What is the purpose of the social sciences?

  •  “The main structural features of what society can be like in the next generation are already given by trends at work now. Humanity’s freedom of maneuver lies within the framework created by its history. Social scientists and allied scholars could help to widen the area of choice by analyzing the historical trends that now limit it. They could show, impartially, honestly, and free from the special pleadings of government and vested interests, the range of possible alternative and the potentialities for effective action. Such has been, after all, the aim of inquiry into human affairs in free societies since the Greeks” (Moore 1958:159).
  •  “The purpose of social science, let us say, is to help citizens and policymakers better understand the world, with an eye to changing that world. Social science ought to provide useful answers to useful questions" (Gerring 2012:396)

What do social scientists have to do to reach the goals identified by Ragin and Amoroso, and to accomplish the social purposes described by Barrington Moore and John Gerring? The mainstream social science answer to this question is that social scientists need to do two things:  First, conduct research using scientific methods; and, second, reach conclusions based on rigorous forms of scientific argumentation (any of the methods textbooks in the social sciences will elaborate on this claim; e.g., Abbott 2004; Ragin and Amoroso 2011; Gerring 2012). In the words of John Gerring, 

  • “The willful avoidance of scientific methodology has doleful long-term consequences for social science, and for those who would see social science playing a role in the transformation of society" (Gerring 2012:399).
My focus here is on the second requirement of social research: good argumentation (Smith 2015). The epigram, a quote from 6 and Bellamy, strikes me as crucial:

  • “Making warranted inferences is the whole point and the only point of doing social research.”
Then were does this leave those many archaeologists who are satisfied to quote a bunch of abstract, philosophical social theory, then describe their data, and end up with a bunch of speculative conclusions? These authors are not making what 6 and Bellamy call "warranted inferences." To my mind, this non-rigorous form of argumentation is harmful to an archaeology that strives to be part of the social sciences. It may be okay for a postmodern archaeology, or for an archaeology that eschews science to focus on literary theory or some other kind of humanities epistemology.

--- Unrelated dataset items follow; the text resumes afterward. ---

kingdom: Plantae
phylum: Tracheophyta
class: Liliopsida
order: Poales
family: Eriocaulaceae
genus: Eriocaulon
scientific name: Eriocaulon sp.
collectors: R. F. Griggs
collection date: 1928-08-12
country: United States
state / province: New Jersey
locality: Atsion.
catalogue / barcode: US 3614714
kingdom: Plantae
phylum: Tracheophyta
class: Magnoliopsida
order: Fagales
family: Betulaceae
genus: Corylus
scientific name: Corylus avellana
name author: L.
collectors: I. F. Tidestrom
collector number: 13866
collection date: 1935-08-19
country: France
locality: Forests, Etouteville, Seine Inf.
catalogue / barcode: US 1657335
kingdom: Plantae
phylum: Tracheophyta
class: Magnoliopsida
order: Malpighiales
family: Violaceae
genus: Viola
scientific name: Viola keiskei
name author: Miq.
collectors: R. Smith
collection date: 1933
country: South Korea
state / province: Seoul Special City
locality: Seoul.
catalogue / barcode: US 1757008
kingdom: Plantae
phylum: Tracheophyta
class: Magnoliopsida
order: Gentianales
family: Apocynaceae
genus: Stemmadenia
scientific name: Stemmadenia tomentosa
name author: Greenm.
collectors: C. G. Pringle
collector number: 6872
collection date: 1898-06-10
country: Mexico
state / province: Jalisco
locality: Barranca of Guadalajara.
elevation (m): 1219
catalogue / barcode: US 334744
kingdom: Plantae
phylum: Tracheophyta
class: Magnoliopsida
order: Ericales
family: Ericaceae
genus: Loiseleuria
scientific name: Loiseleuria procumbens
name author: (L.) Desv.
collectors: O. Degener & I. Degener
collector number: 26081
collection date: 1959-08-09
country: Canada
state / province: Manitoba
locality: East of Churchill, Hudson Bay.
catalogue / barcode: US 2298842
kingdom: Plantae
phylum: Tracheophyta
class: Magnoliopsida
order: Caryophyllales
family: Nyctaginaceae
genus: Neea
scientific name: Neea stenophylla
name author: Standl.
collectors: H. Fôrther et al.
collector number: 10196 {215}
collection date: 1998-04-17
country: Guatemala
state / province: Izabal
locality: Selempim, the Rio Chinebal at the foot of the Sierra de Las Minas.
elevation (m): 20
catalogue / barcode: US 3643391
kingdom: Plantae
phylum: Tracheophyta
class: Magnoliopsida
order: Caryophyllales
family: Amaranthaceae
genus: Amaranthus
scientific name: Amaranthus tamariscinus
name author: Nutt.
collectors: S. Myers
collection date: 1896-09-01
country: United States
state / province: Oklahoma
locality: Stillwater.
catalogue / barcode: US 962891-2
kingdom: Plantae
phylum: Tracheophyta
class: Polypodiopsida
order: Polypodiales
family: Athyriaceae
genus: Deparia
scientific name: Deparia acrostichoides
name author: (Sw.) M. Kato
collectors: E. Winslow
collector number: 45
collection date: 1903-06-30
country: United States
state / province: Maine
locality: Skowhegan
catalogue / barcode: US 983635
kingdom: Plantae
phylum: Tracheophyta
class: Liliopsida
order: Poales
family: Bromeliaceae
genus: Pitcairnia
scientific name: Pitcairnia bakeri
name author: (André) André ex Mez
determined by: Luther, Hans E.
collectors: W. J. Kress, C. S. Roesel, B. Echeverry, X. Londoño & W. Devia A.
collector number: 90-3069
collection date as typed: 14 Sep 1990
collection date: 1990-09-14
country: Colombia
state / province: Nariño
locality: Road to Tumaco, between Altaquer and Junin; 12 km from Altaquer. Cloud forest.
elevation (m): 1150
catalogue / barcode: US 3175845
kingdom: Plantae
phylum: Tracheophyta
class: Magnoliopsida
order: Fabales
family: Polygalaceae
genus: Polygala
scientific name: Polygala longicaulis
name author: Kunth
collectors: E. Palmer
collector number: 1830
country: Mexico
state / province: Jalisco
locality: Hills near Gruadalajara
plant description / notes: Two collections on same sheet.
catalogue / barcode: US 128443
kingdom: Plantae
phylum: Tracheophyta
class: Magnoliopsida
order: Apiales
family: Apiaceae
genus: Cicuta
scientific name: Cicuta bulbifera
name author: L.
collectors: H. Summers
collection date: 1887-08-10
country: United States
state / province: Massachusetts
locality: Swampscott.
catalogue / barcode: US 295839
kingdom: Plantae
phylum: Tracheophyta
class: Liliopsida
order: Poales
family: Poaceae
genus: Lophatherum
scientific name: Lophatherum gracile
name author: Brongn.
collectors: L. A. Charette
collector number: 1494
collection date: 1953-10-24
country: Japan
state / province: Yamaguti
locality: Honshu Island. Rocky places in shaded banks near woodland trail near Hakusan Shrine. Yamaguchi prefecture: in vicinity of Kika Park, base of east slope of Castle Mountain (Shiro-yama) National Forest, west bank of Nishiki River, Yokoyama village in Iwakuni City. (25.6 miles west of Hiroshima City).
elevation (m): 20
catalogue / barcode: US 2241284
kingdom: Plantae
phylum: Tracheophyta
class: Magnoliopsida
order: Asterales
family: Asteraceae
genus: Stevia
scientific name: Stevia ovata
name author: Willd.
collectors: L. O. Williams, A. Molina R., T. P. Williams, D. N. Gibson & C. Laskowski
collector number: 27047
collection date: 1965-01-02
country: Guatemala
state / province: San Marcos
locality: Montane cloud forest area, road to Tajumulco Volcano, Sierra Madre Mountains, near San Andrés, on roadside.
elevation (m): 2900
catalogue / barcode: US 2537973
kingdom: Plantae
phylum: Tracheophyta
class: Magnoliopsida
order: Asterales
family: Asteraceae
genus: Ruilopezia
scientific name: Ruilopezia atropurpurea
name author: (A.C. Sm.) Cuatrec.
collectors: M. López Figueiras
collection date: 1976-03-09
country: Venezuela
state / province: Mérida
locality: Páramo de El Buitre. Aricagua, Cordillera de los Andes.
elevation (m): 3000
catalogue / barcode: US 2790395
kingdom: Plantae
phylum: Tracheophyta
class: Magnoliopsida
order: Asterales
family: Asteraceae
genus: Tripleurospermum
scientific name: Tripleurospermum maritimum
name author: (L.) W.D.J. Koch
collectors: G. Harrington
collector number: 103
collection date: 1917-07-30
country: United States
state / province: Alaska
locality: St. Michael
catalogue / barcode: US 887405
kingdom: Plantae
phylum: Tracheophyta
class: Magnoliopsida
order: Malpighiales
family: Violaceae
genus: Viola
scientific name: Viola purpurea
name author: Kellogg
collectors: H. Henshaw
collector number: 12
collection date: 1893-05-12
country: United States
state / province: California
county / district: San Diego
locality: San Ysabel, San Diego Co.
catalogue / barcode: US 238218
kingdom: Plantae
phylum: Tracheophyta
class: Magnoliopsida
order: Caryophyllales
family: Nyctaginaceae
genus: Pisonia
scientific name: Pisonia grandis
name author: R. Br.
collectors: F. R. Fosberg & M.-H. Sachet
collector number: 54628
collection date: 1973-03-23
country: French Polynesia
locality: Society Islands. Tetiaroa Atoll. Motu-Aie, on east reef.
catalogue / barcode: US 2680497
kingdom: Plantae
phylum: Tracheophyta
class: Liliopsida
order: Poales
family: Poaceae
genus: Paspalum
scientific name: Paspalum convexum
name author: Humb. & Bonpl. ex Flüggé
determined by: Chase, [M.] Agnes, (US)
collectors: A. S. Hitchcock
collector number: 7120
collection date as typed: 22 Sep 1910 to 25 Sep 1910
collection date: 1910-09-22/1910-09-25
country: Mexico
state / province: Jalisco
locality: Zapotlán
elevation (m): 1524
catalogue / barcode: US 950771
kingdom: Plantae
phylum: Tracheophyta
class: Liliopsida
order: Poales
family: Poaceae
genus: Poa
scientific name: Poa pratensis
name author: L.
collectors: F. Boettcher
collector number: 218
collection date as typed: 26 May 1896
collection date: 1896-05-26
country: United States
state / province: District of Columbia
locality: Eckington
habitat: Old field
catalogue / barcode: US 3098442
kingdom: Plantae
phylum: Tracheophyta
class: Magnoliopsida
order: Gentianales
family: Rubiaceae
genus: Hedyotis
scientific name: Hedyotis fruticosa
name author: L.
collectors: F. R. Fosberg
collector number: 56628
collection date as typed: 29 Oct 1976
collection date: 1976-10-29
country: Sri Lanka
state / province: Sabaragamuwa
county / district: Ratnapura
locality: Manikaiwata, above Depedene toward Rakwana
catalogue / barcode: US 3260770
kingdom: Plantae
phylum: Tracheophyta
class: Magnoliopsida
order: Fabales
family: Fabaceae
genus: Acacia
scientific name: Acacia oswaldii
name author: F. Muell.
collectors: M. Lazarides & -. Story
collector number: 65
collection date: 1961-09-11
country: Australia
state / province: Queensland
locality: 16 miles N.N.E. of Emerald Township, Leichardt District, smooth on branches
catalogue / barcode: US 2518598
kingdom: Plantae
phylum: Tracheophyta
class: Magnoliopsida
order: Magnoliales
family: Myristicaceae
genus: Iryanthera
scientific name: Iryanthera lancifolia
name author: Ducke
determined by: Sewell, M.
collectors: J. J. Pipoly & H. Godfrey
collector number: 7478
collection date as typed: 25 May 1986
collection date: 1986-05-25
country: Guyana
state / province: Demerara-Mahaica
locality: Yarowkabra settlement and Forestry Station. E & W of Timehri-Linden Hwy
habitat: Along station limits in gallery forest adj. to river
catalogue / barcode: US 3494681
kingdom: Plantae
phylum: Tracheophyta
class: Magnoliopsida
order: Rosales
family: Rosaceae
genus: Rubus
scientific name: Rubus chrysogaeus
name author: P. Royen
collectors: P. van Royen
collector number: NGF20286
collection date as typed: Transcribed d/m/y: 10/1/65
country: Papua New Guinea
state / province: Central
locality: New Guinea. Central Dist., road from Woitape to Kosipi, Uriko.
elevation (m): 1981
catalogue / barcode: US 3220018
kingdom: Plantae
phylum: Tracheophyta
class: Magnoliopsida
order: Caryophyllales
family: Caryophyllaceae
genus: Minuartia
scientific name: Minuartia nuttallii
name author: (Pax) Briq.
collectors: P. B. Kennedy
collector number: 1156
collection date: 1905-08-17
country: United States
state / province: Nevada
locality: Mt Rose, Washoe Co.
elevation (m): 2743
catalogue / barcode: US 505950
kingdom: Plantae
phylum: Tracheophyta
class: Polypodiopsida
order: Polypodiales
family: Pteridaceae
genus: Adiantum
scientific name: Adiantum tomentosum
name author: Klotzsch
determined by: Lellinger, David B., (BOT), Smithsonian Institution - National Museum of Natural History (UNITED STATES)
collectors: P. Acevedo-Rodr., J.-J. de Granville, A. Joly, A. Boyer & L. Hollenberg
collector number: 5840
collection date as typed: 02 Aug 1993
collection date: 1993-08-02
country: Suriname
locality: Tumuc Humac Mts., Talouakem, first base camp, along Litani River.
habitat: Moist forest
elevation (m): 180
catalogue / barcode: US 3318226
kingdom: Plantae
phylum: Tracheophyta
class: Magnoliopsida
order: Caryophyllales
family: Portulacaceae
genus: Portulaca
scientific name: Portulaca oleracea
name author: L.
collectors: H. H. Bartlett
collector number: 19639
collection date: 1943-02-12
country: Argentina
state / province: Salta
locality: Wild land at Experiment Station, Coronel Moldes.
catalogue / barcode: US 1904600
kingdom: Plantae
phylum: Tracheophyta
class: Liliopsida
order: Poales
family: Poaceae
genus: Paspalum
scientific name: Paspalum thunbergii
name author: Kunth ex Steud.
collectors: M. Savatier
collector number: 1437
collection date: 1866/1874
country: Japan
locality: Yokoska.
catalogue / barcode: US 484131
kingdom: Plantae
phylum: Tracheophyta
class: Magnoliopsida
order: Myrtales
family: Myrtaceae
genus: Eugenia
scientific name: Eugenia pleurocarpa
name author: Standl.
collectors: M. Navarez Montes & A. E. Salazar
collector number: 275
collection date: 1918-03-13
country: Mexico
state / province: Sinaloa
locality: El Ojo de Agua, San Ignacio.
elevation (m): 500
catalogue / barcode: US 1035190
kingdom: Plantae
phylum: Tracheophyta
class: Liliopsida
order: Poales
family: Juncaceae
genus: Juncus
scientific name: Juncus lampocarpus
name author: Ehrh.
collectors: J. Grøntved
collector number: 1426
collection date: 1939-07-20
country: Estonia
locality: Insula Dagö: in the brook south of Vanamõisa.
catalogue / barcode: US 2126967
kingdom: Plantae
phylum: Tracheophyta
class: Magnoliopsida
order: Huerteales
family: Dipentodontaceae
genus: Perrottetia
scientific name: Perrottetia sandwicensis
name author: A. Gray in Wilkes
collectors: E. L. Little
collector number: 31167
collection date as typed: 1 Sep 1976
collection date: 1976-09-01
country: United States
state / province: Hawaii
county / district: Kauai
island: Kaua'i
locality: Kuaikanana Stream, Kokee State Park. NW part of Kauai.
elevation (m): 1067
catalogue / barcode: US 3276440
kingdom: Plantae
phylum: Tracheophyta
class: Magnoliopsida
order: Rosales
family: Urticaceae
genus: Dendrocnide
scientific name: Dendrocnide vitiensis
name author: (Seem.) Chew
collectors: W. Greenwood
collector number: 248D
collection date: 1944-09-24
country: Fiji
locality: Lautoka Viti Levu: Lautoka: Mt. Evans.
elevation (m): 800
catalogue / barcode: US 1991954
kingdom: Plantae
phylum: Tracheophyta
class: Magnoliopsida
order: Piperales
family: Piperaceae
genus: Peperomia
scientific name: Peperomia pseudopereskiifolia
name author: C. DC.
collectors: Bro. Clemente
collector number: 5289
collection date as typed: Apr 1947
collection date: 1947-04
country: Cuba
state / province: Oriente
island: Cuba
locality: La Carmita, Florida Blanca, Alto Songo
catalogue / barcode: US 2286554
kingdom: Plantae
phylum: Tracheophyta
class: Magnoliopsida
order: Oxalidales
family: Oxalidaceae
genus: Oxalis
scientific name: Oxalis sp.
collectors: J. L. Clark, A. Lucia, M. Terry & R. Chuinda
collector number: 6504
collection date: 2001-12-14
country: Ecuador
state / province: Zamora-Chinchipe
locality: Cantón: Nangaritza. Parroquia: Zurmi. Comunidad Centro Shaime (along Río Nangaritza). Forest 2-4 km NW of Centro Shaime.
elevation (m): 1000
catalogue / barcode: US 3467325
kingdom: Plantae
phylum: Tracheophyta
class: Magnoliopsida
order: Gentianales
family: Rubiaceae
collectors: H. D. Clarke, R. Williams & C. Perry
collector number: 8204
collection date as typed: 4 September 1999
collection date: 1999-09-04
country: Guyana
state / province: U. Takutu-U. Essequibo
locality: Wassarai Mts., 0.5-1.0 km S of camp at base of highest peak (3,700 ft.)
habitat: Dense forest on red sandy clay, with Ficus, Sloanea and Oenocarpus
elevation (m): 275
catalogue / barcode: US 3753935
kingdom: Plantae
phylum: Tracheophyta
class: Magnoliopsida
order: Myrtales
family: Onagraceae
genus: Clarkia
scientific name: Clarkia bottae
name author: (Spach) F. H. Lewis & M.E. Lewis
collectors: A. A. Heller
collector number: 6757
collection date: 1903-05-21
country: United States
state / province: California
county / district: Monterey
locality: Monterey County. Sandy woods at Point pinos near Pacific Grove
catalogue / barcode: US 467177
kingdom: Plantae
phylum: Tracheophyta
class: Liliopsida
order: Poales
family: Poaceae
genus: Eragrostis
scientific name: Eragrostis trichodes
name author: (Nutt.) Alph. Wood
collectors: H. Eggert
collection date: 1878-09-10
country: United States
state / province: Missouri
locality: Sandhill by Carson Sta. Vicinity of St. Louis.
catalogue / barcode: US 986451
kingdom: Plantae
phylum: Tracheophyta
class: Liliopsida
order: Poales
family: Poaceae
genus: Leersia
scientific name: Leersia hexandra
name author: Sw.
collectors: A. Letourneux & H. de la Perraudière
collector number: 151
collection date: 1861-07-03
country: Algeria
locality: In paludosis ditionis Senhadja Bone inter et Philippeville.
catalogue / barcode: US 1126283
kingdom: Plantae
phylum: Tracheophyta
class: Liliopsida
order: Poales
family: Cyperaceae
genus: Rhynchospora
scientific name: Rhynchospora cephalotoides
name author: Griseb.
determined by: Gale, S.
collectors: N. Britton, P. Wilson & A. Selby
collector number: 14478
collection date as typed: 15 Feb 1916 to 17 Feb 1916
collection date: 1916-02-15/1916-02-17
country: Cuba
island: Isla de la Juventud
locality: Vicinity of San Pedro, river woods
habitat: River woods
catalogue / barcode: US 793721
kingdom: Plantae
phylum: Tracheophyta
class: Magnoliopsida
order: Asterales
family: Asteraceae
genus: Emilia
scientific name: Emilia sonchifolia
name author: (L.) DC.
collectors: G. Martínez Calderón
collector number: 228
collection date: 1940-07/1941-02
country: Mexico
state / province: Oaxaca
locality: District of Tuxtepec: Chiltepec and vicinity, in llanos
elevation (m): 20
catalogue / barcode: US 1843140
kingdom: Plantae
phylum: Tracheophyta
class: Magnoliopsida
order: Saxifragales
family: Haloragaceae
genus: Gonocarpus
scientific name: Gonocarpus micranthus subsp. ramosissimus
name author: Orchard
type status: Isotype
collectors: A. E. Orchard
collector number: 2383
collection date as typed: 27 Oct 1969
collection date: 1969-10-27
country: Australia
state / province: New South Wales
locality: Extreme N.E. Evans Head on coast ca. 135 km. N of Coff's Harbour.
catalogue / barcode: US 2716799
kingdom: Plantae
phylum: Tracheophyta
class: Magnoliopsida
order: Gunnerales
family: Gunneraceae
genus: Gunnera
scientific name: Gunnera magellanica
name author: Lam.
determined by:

But to my way of thinking, if we can't make rigorous, warranted arguments, then why bother doing archaeology? 


6, Perri and Christine Bellamy
2012    Principles of Methodology: Research Design in Social Science. Sage, New York.

Abbott, Andrew
2004    Methods of Discovery: Heuristics for the Social Sciences. Norton, New York.

Gerring, John
2012    Social Science Methodology: A Unified Framework. 2nd ed. Cambridge University Press, New York.

Lieberson, Stanley and Freda B. Lynn
2002    Barking up the Wrong Branch: Scientific Alternatives to the Current Model of Sociological Science. Annual Review of Sociology 28: 1-19.

Moore, Barrington, Jr.
1958    Political Power and Social Theory. Harvard University Press, Cambridge, MA.

Ragin, Charles C. and Lisa M. Amoroso
2011    Constructing Social Research: The Unity and Diversity of Method. 2nd ed. Sage, Thousand Oaks, CA.

Smith, Michael E.
2011    Empirical Urban Theory for Archaeologists. Journal of Archaeological Method and Theory 18: 167-192.

Smith, Michael E.
2015    How can Archaeologists Make Better Arguments? The SAA Archaeological Record 15 (4): 18-23.

Steuer, Max
2002    The Scientific Study of Society. Kluwer, New York.